If you’ve attended an event or workshop already since its opening reception on February 20, then you know I am talking about the Gore Street Cafe’s Fishbowl Festival.

“It’s like running the normal cafe X 3 or 4,” says one of the two proprietors Sam Decter.
“We thought things were going to slow down for us and other businesses for this time of year so it was a way to bring people downtown,” said the other owner Nicole Dyble.
Bringing people downtown is exactly what it has been doing, with packed to capacity events every weekend since its start.

The Fishbowl Festival runs until March 20 and festival passes have now been reduced to $15 for the second half.

What started out as close to a dozen events soon ballooned into 40 by the time the clock was ticking to start the festival.

“Networking with a fair amount of people, artists and organizations is what made it possible,” said Decter.

People from the local arts community and community organizations like the Indian Friendship Centre, the Neighbourhood Resource Centre or NRC and NORDIK all pitched in with ideas for events and programming when Decter and Dyble first started planning the festival back in December.

“Even though it’s tough to do the festival or demanding, it’s where we want to get to,” Decter said concerning the festival and future of the cafe.

“I see there is a demand for it. If there’s any support for it in the marketplace i totally want to do that, whether it’s events at the cafe or elsewhere.”

dj-seithTwo of the festival backbones have been Mikey Thomas and Patrick Evans, both celebrating their birthdays this past Sunday under the spinning vinyl doctor himself, DJ Seith.
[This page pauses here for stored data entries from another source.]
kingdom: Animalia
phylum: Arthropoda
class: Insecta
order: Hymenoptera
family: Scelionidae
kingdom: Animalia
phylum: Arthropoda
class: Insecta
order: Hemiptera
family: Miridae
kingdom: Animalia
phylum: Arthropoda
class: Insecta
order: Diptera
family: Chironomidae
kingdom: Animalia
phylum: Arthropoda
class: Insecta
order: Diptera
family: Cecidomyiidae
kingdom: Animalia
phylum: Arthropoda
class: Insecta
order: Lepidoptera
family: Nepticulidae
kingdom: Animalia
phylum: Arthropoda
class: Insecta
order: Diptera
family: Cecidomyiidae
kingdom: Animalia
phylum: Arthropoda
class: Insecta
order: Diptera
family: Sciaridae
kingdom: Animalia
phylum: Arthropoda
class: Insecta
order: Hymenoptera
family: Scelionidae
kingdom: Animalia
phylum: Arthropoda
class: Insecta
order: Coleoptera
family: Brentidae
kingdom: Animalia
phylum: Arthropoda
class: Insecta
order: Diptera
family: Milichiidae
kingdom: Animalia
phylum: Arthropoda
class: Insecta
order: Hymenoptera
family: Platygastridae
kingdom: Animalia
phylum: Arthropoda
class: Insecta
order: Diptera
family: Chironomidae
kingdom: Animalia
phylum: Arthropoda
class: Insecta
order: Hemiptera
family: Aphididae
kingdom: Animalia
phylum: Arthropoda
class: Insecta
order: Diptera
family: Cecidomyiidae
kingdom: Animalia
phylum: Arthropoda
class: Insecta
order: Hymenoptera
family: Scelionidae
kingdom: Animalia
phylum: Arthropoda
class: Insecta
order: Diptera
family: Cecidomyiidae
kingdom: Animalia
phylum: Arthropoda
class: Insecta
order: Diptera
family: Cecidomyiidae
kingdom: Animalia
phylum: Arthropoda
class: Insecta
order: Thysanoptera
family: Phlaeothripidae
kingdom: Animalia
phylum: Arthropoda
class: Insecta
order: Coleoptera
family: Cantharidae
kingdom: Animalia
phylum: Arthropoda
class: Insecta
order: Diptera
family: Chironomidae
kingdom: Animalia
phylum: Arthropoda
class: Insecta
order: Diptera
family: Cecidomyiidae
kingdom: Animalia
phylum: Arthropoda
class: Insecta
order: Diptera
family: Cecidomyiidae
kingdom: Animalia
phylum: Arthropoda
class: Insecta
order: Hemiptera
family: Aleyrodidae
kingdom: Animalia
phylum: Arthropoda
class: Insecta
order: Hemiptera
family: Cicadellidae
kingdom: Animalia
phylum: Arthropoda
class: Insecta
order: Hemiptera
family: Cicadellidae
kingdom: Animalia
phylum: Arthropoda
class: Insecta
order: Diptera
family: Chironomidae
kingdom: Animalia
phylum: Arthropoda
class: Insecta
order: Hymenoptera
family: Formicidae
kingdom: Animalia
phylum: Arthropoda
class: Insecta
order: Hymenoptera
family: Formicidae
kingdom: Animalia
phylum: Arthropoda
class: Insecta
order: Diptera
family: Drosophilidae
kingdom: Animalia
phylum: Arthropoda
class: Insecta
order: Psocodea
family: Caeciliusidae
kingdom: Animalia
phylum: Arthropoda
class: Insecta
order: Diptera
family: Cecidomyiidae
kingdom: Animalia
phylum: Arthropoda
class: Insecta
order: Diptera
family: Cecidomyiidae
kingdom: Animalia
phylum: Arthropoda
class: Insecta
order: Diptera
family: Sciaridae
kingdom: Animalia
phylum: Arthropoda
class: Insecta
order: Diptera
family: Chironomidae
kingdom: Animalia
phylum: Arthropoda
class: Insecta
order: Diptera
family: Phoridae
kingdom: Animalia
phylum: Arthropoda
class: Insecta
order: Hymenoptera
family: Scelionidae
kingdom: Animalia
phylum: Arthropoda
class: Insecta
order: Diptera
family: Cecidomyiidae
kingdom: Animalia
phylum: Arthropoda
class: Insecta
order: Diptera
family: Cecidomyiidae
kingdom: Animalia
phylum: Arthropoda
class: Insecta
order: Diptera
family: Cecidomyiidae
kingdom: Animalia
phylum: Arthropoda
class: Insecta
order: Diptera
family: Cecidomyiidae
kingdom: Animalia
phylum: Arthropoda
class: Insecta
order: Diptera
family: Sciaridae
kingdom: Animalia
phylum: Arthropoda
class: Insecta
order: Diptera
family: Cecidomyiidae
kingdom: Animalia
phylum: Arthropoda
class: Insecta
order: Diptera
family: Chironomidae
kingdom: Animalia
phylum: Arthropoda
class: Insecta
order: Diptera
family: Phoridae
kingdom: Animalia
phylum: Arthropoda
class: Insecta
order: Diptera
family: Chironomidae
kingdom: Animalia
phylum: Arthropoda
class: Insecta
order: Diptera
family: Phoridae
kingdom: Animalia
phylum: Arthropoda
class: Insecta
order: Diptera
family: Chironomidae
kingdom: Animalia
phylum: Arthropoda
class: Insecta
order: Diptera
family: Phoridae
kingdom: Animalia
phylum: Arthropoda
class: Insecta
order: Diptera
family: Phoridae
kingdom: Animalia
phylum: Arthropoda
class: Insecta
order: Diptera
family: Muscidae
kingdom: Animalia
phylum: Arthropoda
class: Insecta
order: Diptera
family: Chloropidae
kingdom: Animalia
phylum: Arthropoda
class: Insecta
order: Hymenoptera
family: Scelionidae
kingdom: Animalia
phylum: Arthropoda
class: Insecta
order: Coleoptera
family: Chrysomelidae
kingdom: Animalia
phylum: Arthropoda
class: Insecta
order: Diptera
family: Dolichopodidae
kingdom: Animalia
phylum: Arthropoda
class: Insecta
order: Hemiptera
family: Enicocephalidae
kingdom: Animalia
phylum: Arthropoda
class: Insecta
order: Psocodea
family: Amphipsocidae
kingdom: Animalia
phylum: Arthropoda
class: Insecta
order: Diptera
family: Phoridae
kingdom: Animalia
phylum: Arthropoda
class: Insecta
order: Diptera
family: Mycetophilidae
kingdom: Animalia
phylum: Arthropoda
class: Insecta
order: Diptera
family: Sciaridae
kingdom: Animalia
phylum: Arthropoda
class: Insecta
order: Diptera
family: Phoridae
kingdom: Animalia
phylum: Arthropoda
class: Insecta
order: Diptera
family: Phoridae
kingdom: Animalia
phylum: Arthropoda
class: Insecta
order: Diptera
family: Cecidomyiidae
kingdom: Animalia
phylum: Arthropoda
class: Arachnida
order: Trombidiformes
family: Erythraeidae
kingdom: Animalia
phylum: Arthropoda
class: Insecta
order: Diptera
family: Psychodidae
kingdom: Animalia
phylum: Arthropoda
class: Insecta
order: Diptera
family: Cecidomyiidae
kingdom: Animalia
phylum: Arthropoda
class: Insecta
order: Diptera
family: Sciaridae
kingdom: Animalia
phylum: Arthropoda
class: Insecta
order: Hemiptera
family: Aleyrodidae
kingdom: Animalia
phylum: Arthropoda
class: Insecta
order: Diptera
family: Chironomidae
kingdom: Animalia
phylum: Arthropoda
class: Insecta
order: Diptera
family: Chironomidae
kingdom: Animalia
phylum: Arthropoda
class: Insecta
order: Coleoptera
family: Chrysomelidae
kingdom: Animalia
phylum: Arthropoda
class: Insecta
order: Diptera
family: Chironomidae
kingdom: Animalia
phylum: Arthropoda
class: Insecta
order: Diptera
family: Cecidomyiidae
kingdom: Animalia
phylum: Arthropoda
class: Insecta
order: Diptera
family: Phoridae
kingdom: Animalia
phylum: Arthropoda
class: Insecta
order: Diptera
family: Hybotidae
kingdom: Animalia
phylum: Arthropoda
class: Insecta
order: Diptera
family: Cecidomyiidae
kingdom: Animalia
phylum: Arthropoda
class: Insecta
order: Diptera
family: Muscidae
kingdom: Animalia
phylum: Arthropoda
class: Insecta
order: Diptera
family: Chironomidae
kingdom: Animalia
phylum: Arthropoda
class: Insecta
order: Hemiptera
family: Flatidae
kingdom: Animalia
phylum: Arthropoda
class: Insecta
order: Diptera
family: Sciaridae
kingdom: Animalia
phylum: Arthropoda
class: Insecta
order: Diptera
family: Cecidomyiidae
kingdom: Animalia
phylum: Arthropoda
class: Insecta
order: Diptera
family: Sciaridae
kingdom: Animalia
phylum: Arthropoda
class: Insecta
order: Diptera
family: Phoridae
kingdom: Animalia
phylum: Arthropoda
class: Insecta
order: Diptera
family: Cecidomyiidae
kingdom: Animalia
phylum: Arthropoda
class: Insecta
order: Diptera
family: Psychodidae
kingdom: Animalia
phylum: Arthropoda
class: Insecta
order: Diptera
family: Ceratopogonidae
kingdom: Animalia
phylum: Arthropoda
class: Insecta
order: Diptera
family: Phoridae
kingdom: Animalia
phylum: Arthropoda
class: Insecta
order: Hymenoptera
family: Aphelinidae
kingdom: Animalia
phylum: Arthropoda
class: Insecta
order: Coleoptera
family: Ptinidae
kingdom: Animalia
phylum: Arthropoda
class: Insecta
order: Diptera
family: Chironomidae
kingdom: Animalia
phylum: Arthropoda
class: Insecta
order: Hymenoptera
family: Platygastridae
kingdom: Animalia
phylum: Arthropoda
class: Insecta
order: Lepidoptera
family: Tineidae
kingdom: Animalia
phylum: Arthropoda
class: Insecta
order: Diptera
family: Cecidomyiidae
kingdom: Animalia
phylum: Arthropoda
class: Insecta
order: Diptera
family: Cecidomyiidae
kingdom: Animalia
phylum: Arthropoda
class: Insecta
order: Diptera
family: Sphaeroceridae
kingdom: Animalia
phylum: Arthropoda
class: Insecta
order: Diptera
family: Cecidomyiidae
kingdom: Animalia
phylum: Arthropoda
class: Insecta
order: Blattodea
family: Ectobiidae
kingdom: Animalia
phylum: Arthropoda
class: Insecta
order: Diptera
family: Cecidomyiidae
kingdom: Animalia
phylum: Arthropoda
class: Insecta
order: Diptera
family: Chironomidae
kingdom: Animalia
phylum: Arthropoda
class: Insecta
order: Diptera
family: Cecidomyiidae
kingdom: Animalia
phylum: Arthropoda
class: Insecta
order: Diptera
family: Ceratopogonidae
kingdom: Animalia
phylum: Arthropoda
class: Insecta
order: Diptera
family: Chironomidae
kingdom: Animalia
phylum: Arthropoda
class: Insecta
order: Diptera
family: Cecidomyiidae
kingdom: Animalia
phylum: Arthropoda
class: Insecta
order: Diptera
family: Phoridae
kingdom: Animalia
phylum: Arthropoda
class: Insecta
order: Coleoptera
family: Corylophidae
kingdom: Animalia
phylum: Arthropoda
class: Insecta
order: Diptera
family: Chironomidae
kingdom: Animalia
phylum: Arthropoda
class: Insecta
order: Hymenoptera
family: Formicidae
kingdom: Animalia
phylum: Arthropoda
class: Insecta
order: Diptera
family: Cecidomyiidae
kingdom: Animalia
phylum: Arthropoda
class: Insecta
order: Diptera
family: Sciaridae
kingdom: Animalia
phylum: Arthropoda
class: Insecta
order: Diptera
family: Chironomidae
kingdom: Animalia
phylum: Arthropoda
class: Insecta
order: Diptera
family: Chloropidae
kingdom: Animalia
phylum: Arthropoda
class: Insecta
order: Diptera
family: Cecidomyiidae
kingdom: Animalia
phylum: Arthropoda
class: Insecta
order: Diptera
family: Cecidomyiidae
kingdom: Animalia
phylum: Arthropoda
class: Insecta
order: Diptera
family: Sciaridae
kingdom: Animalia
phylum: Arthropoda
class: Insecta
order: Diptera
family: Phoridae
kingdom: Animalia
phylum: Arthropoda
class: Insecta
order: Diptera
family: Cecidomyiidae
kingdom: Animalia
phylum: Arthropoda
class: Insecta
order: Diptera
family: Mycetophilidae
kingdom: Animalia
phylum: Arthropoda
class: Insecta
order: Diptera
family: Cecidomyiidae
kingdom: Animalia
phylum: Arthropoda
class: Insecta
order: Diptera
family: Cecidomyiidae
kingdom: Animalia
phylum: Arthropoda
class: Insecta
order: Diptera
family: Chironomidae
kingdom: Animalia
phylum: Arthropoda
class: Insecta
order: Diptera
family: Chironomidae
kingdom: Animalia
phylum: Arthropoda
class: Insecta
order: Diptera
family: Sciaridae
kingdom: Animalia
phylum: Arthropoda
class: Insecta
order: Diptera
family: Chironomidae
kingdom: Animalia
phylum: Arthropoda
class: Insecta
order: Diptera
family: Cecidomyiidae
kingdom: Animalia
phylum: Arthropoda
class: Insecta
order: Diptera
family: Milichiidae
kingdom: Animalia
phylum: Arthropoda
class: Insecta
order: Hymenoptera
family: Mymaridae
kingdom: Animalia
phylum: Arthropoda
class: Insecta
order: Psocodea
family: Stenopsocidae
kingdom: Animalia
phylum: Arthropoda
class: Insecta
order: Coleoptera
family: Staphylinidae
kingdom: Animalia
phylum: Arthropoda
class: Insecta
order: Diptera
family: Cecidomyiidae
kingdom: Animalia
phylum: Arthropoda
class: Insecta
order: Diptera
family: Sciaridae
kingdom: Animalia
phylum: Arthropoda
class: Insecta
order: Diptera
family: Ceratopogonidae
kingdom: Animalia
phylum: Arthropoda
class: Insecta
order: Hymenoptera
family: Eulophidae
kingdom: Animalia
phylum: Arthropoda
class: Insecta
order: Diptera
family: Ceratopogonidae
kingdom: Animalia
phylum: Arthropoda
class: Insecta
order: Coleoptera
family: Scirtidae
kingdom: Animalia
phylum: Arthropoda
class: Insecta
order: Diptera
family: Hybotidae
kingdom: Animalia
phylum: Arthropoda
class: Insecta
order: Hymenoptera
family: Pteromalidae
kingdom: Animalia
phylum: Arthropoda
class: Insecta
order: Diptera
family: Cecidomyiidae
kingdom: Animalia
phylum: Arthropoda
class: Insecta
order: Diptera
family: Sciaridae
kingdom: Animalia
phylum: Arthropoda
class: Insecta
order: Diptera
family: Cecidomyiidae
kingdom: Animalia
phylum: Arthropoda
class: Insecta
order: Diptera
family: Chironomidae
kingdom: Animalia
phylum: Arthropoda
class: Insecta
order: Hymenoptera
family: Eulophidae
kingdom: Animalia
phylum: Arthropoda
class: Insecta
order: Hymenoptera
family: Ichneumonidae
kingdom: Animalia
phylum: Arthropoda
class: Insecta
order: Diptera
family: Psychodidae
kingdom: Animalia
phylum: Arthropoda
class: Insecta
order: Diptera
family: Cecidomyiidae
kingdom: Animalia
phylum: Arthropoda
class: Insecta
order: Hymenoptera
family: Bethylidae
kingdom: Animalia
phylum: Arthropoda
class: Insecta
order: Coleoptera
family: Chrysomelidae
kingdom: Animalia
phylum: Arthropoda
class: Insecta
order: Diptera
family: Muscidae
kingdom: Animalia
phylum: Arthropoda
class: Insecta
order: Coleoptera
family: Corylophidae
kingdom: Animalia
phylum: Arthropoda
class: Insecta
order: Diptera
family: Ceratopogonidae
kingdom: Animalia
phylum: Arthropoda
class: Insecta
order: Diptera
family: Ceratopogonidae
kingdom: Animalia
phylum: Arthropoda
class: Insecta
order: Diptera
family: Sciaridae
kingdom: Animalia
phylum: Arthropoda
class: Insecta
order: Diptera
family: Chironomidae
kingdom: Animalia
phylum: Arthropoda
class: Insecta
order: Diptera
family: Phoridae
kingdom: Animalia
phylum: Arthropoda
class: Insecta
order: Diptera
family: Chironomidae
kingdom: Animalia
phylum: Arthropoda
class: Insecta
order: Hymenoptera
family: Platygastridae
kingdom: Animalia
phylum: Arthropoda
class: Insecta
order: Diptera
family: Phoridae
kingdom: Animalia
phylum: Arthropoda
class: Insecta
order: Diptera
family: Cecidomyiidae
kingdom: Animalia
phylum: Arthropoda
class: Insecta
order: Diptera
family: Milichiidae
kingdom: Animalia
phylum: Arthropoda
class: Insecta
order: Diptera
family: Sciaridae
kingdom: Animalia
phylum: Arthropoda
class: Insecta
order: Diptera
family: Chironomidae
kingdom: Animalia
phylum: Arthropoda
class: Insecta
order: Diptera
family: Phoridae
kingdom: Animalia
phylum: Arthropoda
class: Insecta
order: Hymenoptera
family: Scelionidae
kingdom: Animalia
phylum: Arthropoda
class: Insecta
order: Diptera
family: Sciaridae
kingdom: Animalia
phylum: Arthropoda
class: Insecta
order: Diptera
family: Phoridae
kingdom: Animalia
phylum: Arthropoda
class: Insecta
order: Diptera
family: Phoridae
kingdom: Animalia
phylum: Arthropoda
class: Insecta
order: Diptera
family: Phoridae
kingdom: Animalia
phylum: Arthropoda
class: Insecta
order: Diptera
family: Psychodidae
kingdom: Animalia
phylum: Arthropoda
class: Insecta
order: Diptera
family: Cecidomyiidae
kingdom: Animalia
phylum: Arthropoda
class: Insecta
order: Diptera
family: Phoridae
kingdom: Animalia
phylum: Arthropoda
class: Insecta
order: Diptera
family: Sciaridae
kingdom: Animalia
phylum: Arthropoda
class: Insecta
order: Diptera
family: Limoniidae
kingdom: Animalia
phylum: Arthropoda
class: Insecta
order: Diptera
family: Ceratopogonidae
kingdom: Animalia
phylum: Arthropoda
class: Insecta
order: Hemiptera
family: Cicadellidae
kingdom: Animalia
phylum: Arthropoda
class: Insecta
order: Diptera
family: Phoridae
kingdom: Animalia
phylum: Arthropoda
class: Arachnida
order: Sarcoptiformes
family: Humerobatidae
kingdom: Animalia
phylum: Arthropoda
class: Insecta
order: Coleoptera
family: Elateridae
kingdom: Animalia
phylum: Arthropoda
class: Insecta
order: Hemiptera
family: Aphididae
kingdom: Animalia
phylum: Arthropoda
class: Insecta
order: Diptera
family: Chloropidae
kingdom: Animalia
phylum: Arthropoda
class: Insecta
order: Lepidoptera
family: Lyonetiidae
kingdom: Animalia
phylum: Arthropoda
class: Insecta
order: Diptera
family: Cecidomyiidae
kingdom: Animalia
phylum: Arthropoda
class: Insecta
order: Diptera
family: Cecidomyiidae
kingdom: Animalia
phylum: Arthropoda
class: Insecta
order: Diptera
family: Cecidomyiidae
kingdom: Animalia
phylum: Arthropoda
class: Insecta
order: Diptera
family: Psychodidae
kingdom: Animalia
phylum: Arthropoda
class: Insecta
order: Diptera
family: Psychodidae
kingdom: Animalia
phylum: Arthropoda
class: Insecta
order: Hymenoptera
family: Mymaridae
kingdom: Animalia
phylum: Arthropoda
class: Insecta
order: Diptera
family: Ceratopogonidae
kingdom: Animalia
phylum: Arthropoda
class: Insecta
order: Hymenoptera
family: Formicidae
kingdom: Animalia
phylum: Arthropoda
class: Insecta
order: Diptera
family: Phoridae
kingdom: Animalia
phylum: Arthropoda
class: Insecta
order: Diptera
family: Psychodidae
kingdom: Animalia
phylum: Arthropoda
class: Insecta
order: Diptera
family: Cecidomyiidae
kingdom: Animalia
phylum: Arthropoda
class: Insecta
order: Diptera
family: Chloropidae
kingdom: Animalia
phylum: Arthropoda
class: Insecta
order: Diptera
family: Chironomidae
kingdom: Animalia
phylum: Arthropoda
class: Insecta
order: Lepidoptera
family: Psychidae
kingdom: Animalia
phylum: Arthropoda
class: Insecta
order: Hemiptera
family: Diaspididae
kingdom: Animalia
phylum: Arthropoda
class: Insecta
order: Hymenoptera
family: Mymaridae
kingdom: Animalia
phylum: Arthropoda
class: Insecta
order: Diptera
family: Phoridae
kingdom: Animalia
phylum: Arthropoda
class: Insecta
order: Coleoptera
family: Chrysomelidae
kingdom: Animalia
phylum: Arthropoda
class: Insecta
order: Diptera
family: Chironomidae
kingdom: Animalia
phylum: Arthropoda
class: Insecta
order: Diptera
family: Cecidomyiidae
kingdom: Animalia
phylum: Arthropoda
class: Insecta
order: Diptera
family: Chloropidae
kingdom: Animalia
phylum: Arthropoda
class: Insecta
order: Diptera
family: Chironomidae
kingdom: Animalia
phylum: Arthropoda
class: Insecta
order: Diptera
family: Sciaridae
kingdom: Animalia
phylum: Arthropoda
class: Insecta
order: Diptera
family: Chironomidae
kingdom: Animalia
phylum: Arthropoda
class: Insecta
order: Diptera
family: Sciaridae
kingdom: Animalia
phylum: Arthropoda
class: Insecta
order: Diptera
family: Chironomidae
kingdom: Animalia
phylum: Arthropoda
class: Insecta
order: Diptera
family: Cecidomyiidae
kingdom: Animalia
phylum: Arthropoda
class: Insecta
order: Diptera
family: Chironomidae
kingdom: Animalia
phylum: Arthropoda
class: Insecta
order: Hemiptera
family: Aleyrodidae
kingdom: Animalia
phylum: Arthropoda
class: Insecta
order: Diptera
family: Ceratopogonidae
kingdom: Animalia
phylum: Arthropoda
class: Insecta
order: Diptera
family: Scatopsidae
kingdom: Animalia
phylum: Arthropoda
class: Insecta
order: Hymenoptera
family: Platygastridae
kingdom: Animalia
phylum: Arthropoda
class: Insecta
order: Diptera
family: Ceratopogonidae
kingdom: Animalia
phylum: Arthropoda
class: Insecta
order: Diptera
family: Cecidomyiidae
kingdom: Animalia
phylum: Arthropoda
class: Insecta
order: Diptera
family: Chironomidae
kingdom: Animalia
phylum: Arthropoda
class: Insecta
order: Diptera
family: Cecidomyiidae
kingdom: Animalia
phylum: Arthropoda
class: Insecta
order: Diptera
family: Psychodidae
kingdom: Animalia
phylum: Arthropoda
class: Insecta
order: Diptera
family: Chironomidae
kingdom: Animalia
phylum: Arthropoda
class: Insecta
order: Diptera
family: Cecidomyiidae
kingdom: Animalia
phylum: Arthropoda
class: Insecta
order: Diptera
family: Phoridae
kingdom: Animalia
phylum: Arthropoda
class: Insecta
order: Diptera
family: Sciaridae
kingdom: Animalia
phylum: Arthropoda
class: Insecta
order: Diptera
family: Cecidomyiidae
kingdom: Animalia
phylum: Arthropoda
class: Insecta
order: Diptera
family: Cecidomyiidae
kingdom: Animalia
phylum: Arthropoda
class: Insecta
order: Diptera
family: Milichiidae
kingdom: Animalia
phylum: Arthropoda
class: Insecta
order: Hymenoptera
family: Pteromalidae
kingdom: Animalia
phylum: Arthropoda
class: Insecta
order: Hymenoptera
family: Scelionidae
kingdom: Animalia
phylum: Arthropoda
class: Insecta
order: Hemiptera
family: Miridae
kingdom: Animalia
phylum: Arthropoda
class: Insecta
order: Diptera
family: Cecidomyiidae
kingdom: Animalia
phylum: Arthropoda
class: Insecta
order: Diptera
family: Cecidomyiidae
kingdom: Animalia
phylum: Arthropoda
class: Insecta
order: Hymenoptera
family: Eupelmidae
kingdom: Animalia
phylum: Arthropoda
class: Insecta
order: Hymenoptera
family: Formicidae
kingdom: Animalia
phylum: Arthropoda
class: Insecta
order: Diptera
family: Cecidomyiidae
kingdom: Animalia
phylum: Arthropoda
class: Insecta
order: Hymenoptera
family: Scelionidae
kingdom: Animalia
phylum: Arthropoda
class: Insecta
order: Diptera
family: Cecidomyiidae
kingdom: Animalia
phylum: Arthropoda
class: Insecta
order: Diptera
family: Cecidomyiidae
“There’s a lot of people contributing the content that’s going on,” Thomas said. “It’s cool because it reminds me of my home back in Ohio.”

“How are we going to do all this stuff?,” asked Evans hypothetically. “Then someone signs on board.”

And it’s entertainment for all ages too.

This spring break for highschoolers will be especially full if they make it down to the cafe. There’s programming for them all March break long.

The cafe has been thriving in the Sault’s downtown and it has been a great start to the year for them with their first anniversary of the cafe in January, the Fishbowl Festival and their award for Innovation Social Entrepreneurship from the Sault Ste. Marie Innovation Centre.